アメリカ在住経験もあることから、アメリカ文化を知り、英語を自由に使いこなせるのが強みでもあるヤス先生は、世界中の情報を積極的に収集し、バランスのとれた分析、予測をされています。
スピリチュアルなことも上手く取り入れる柔軟な感性で、ヤス先生が混迷する今後の日本、そして世界の情勢を予測していきます。

2021.02.01(第84回)
トランプを大統領に押し上げた勢力

 2月になった。しかし、いまだにトランプの支持者は多く、勢いを失っていない。
 いまトランプは大統領という立場を越え、「アメリカ第2革命」や、世界の民衆をエリートの支配から解放する革命のリーダー、さらに「アセンション」をもたらす「光の勢力」の戦士などという、極端に膨張したイメージで見られるようになっている。アメリカやヨーロッパ、そして日本でもこのような一種のファンタジーが急速に膨張している。
 しかし、もしこうした抗議運動が肥大化し、欧米各国の政府を不安定化する水準にまで激しくなると、この運動が抗議と反抗の対象のひとつにしている中国をむしろ利する結果になる。
 政権が不安定になっている状況では、既存の世界秩序の変更を求めて活動を強める中国に対して、各国は必要な対抗処置を取れないだろうからだ。中国にしてみれば、「ありがとうトランプ、ありがとうQアノン」ということになるだろう。

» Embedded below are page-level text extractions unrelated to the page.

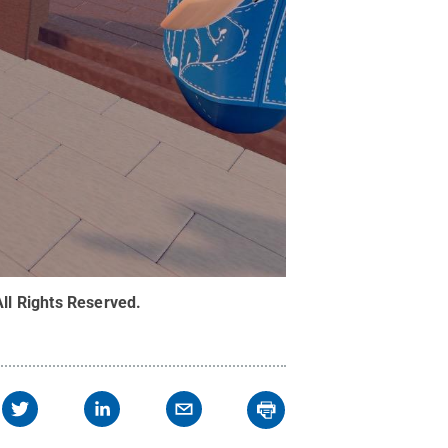
All Rights Reserved
.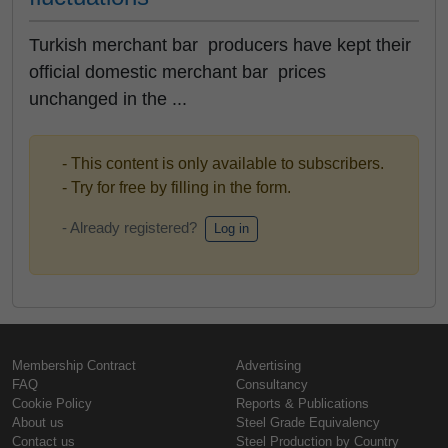
Turkish merchant bar producers have kept their
official domestic merchant bar prices
unchanged in the ...
- This content is only available to subscribers.
- Try for free by filling in the form.
- Already registered?
Log in
Membership Contract
Advertising
FAQ
Consultancy
Cookie Policy
Reports & Publications
About us
Steel Grade Equivalency
Contact us
Steel Production by Country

 いま急速に盛り上がりつつあるトランプや「Qアノン」を象徴的な存在として崇める運動は、怒りの対象を本当の敵から焦点を逸らす効果のほうが大きいように思う。そのような罠にはまらないためには、トランプの実像と真実をしっかりと認識しなければならないだろう。そもそもトランプは、どのような勢力を母体にして大統領になった人物なのだろうか? これははっきりさせておかなければならないだろう。

●コーク一族と富裕層のリバタリアン
 もともとトランプが、「アメリカ第2革命」のリーダーでもなんでもないことははっきりしている。民主党を強く嫌悪するリバタリアンのコーク一族にかつがれた神輿だったのだ。
 ちなみにコーク一族とは、カンザス州、ウイチタ市に本部のある「コーク・インダストリーズ」を所有する一族だ。今年亡くなったチャールズ・コークと、その弟のデビッド・コークが経営を全面的に担っていた。「コーク・インダストリーズ」はアメリカ国内最大手の石油精製業者のひとつである。石油精製業を中核として、パイプラインの敷設や原油の掘削など、エネルギーに関連した幅広い産業に多くのグループ企業を持つ。
 株式は未上場だが、全米で第2位の規模の巨大企業である。未上場であるため、株主の利益を保護するために設定されているさまざまな会計や金融の規制は適用されない。金融当局の監督なしに、巨額の資金を好きなように動かすことのできる自由がある。特にチャールズ・コークは、ジョージ・ソロスさえ越えるこの膨大な資金を自らの理想を実現するために使っている。
 その理想とは、「リバタリアニズム」を基礎にした社会にアメリカを作り替えることである。コーク一族が信奉している思想家に、亡命ロシア人作家のアイン・ランドがいる。彼女は1930年代から70年代まで活躍した作家で、政府をとことん縮小し、規制のまったくない完全に自由な市場原理に社会をゆだねることが、理想的な社会を実現する最速の方法であるとする思想を展開した。これを、「リバタリアニズム」と呼ぶ。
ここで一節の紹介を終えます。